What If I Really Care About My Facebook Privacy?

If you really are concerned about how far the information you post on Facebook spreading, you might want to check out the links below. I found these by searching Facebook Help, which although still a complicated land, has been improved in its organization.

Why Are You Writing About This on an EdTech Blog?

I'm writing about this because digital citizenship and digital literacy are topics I am passionate about. So much so that it's hard for me to sit quietly when wrong information is circulating. Ask my friends who have gotten personal replies on their walls after posting the notice that started this blog post! After seeing this too many times to count, I figured it was time to try and reach out and enlighten an audience larger than just my own friends. Also, it will be faster for me to share one link to this blog post when needed, rather than the multiple links I've been sharing (the bulleted list above).

No matter what our age, all of us need to be continuous learners when it comes to the online world. Because technology always changes. Because as young people we are growing up in a technology saturated world where there is no longer a distinct separation between the online and offline spheres in our lives. Because as adults we are responsible for helping young people (and our peers) navigate ever-evolving digital waters.

Don't Feel Bad If A Friend Sent You Here Because You Posted the Aforementioned Status!

First of all, your friend cares about you if they cared enough to help you accurately learn about your privacy settings. Second of all, Facebook privacy (and online privacy in general) are constantly moving targets. If you're confused, you're in good company.  If the sister of Facebook founder Mark Zuckerberg can get tripped up by her privacy settings, it's a good bet it can happen to any one of us at any time.

Now Go Forth and Educate Yourself and Your Friends!

Hopefully, you've learned a few new privacy tips from this blog post. Now, continue the learning and spread it to others. The two most effective things you can do are regularly check your own privacy settings to make sure you are sharing what you want with whom you want, and gently let your friends know if they are spreading inaccurate information or you suspect they might be sharing info with a larger audience than intended.

If each of us takes responsibility for our own privacy, we'll be protecting ourselves as well as our friends.

● TASK 1:
In the blog post on Facebook privacy, how did the writer find the links?
● TASK 2:
List every section heading in the blog post on Facebook privacy.
● TASK 3:
Transcribe the blog post on Facebook privacy word for word between "What If I Really" and "in its organization.", inclusive.

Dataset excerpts
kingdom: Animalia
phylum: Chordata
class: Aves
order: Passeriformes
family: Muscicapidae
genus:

● COMPLETE ANSWER 1:
By searching Facebook Help.

● COMPLETE ANSWER 2:
- What If I Really Care About My Facebook Privacy?
- Why Are You Writing About This on an EdTech Blog?
- Don't Feel Bad If A Friend Sent You Here Because You Posted the Aforementioned Status!
- Now Go Forth and Educate Yourself and Your Friends!

● COMPLETE ANSWER 3:
What If I Really Care About My Facebook Privacy?

If you really are concerned about how far the information you post on Facebook spreading, you might want to check out the links below. I found these by searching Facebook Help, which although still a complicated land, has been improved in its organization.